Saturday 10th May: Dumfries to Gate of Fleet and return home.
This morning we visited a couple of gardens and plant nurseries before returning home. As we left Dumfries we spotted our first 3 Swift of the year as they flew over a roadside farmhouse. At our first stop near Kirkcudbright the garden was full of the sound of Chiffchaff, Willow Warbler, Blackcap, Wren and Song Thrush whilst a single Buzzard and Swallows flew above. We also heard similar song at our second stop at Gate of Fleet and saw a lone Red Kite prospecting overhead. Having bought a few new plants we eventually decided it was time to return home.
Not only did we achieve our main objective with good sightings of Corncrake, we also saw some more common winter visitors, resplendent in their summer plumage and enjoyed close views of breeding Snipe, Twite, Redshank and Wheatear. Life on Tiree is peaceful, if a little windy and the island has some beautiful beaches and an interesting coastline to enjoy. We were well looked after at the excellent Rockvale Guest House and enjoyed some good food and hospitality at the Céabhar Restaurant.

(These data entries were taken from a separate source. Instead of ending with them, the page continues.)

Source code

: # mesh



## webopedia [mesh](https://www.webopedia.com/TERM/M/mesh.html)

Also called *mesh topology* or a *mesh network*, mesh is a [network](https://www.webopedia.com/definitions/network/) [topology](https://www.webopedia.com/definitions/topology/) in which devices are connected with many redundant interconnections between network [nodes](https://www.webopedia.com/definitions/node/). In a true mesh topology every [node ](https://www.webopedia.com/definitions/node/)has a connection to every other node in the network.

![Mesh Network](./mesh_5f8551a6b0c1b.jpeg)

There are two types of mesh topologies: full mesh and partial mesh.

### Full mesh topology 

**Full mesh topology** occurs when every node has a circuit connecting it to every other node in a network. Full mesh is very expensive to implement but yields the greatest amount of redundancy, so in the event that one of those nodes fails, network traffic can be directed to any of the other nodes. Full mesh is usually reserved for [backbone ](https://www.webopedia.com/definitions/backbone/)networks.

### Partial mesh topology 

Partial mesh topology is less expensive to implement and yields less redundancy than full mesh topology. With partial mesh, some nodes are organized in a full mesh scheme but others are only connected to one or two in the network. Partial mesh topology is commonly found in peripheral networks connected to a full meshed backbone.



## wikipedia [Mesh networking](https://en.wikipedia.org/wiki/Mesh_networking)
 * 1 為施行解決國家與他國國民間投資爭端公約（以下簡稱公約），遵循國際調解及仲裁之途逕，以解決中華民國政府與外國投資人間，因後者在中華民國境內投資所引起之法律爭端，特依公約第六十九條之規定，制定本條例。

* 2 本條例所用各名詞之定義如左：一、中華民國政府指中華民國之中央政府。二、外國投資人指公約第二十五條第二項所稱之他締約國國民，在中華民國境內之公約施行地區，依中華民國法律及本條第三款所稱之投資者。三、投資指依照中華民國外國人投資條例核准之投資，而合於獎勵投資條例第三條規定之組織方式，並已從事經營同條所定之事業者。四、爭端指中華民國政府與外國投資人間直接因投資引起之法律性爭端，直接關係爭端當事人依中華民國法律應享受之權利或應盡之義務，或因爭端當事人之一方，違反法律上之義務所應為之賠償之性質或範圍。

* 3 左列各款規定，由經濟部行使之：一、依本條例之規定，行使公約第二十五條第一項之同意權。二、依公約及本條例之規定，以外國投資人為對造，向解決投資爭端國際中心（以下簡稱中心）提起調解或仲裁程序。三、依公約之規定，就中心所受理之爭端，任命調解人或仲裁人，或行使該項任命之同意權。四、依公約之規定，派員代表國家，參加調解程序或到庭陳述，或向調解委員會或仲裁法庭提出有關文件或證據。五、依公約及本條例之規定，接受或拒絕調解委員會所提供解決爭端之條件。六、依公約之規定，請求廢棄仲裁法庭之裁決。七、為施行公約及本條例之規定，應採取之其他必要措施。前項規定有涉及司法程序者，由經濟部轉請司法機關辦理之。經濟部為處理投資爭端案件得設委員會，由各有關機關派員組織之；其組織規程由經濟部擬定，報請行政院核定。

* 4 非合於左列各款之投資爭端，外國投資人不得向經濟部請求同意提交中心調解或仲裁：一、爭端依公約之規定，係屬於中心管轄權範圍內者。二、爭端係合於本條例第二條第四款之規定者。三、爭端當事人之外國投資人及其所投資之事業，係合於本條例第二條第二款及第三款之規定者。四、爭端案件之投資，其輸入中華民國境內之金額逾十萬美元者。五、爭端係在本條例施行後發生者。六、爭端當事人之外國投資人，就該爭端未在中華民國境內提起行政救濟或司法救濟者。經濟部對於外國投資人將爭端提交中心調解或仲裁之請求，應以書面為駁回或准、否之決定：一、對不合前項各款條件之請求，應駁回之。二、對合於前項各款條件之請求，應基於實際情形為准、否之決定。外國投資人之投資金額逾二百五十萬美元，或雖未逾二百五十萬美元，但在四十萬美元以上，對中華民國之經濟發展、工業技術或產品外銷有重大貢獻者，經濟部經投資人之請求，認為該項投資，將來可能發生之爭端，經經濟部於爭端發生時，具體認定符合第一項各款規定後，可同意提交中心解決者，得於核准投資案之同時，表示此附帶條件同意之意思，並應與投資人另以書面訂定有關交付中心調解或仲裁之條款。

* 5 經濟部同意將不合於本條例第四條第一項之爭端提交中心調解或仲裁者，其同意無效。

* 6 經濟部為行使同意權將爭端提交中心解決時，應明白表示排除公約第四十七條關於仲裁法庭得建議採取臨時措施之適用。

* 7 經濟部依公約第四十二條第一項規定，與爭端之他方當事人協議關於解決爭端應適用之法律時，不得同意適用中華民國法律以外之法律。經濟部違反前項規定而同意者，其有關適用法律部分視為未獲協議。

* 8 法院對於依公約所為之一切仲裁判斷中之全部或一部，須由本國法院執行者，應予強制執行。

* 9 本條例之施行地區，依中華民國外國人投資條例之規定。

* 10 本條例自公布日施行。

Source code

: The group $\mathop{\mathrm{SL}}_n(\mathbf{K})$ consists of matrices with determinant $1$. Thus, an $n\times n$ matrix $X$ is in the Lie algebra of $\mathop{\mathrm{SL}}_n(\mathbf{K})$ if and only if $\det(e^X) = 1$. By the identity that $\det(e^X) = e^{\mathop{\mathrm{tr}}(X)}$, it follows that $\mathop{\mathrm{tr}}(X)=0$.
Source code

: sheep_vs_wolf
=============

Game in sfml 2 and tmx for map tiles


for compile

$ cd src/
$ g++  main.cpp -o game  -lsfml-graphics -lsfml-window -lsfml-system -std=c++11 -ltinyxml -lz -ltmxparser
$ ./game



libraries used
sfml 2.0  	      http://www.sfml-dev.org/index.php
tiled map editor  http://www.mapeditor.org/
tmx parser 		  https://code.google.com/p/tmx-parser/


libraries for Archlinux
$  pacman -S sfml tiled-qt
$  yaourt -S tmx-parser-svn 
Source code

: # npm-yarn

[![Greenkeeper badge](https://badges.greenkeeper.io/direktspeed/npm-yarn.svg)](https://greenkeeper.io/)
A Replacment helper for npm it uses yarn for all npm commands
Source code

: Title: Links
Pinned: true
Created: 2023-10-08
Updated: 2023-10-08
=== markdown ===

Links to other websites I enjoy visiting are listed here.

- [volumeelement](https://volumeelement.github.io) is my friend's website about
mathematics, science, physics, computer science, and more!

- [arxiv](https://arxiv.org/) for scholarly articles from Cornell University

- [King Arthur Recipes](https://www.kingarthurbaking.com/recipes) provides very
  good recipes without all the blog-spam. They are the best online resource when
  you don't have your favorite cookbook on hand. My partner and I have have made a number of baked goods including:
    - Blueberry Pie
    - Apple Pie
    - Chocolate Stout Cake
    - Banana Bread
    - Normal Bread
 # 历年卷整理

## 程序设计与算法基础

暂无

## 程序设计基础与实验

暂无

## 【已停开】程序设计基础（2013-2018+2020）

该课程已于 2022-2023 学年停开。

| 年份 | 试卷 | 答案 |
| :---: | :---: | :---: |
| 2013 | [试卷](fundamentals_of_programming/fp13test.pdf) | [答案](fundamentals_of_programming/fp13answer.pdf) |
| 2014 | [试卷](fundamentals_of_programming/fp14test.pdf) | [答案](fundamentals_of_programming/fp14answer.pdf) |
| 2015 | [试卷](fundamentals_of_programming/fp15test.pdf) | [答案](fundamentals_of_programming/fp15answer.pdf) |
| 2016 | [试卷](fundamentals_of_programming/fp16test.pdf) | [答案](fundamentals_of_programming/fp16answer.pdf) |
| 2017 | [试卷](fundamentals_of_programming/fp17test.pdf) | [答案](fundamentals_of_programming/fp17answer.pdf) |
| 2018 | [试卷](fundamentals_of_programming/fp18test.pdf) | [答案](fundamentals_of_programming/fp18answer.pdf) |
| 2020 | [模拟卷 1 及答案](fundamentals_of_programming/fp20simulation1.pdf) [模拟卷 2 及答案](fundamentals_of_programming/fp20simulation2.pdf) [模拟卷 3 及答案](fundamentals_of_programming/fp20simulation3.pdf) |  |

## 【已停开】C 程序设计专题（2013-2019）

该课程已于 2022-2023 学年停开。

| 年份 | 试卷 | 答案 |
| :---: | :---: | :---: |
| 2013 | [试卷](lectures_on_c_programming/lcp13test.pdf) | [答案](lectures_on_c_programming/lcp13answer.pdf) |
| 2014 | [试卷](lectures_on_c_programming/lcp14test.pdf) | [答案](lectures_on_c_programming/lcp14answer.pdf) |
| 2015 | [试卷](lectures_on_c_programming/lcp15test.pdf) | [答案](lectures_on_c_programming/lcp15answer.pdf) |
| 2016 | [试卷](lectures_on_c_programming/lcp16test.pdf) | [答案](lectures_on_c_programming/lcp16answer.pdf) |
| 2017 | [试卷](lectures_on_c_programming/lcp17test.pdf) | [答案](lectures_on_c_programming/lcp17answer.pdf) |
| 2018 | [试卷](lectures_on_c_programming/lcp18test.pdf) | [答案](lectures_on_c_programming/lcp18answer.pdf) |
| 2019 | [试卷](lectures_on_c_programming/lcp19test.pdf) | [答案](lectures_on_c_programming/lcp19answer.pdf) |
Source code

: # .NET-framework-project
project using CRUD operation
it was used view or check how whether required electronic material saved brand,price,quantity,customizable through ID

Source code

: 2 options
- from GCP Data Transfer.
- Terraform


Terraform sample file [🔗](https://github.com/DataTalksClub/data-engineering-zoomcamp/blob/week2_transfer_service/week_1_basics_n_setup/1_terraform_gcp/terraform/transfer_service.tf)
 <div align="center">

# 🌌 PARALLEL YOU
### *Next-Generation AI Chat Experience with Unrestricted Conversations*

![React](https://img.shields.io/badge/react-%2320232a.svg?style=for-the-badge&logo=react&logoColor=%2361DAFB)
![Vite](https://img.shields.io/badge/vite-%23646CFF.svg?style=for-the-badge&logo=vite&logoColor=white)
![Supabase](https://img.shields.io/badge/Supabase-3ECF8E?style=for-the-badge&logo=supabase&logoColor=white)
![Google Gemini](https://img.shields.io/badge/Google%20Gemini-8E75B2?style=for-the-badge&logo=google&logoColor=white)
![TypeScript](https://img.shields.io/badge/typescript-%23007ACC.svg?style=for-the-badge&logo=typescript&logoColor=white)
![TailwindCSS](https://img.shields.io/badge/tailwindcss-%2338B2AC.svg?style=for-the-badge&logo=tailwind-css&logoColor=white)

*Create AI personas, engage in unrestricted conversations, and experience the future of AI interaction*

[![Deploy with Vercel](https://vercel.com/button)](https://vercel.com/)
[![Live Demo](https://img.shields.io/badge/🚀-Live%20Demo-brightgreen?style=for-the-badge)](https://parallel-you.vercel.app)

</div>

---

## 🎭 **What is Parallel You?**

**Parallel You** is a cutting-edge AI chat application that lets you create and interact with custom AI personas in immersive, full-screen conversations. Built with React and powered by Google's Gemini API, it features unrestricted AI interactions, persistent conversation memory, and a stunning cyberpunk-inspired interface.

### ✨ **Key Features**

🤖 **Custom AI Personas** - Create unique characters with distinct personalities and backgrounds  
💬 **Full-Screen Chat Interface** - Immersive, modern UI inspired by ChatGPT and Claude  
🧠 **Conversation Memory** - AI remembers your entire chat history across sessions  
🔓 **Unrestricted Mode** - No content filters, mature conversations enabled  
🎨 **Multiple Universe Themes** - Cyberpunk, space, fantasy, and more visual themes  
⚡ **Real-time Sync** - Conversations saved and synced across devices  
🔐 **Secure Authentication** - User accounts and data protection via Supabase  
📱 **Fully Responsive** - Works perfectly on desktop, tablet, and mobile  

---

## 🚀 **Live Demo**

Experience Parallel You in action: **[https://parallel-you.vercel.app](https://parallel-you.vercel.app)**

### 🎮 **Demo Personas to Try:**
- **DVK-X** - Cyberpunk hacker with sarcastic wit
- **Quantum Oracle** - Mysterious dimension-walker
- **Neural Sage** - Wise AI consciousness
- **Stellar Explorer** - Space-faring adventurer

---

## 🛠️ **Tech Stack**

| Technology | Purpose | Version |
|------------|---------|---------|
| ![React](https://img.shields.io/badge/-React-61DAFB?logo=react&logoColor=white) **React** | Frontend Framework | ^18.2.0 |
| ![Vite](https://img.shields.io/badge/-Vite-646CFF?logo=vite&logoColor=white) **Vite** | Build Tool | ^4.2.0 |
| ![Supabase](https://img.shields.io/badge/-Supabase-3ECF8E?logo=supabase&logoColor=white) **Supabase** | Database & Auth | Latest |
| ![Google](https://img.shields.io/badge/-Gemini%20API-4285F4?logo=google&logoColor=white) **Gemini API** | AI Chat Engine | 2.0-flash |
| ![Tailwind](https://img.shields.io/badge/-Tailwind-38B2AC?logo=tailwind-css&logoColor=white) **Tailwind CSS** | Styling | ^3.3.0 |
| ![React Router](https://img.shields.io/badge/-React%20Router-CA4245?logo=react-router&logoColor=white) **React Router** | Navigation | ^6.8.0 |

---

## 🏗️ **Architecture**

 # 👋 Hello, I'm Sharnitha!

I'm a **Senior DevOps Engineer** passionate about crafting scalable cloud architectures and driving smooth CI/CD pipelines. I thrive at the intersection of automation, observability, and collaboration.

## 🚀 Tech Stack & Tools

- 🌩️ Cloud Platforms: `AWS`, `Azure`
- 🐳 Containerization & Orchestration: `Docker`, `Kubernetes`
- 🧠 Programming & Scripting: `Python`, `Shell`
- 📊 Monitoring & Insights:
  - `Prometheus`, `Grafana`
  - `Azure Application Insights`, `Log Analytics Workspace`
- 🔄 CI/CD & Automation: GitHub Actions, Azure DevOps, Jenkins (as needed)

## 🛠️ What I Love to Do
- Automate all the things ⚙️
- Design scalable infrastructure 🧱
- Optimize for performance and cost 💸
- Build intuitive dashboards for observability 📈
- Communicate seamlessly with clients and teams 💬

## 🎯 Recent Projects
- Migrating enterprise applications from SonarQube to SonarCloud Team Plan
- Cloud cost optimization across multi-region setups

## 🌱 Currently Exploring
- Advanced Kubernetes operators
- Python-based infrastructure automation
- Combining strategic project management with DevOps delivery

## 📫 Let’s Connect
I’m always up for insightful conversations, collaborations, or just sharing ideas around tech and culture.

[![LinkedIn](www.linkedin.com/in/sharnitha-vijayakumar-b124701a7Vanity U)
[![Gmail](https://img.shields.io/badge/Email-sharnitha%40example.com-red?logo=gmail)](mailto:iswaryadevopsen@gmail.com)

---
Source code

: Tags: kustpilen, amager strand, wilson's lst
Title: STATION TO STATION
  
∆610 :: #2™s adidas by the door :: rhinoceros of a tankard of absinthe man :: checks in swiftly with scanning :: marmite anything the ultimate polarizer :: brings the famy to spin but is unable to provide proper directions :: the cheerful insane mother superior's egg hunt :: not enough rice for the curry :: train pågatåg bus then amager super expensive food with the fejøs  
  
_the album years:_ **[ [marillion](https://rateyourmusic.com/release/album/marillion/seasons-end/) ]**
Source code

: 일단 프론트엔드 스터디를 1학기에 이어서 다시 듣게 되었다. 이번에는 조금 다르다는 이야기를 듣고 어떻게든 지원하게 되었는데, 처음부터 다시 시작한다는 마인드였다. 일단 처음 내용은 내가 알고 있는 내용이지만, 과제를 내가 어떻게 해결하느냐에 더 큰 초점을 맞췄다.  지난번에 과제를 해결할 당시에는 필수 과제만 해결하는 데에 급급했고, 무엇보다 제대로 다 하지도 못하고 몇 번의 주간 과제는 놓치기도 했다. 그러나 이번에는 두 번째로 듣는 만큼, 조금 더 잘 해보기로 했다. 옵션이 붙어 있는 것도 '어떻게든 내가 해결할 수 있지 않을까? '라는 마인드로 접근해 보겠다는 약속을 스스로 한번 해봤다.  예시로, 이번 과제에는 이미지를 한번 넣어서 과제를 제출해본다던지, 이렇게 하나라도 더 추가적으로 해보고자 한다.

Notwithstanding all the plusses Tiree will not be on our list of places we must re-visit, as after two days we had explored almost every road on the island and we prefer to seek out new places and experiences. We saw 64 bird species on the island and the ferry journeys and on the overall trip we saw a total of 92 species (plus Cuckoo & Chiffchaff heard only). One lifer only; but as that was the main reason for visiting Tiree we were well pleased with the result and we had an enjoyable break into the bargain.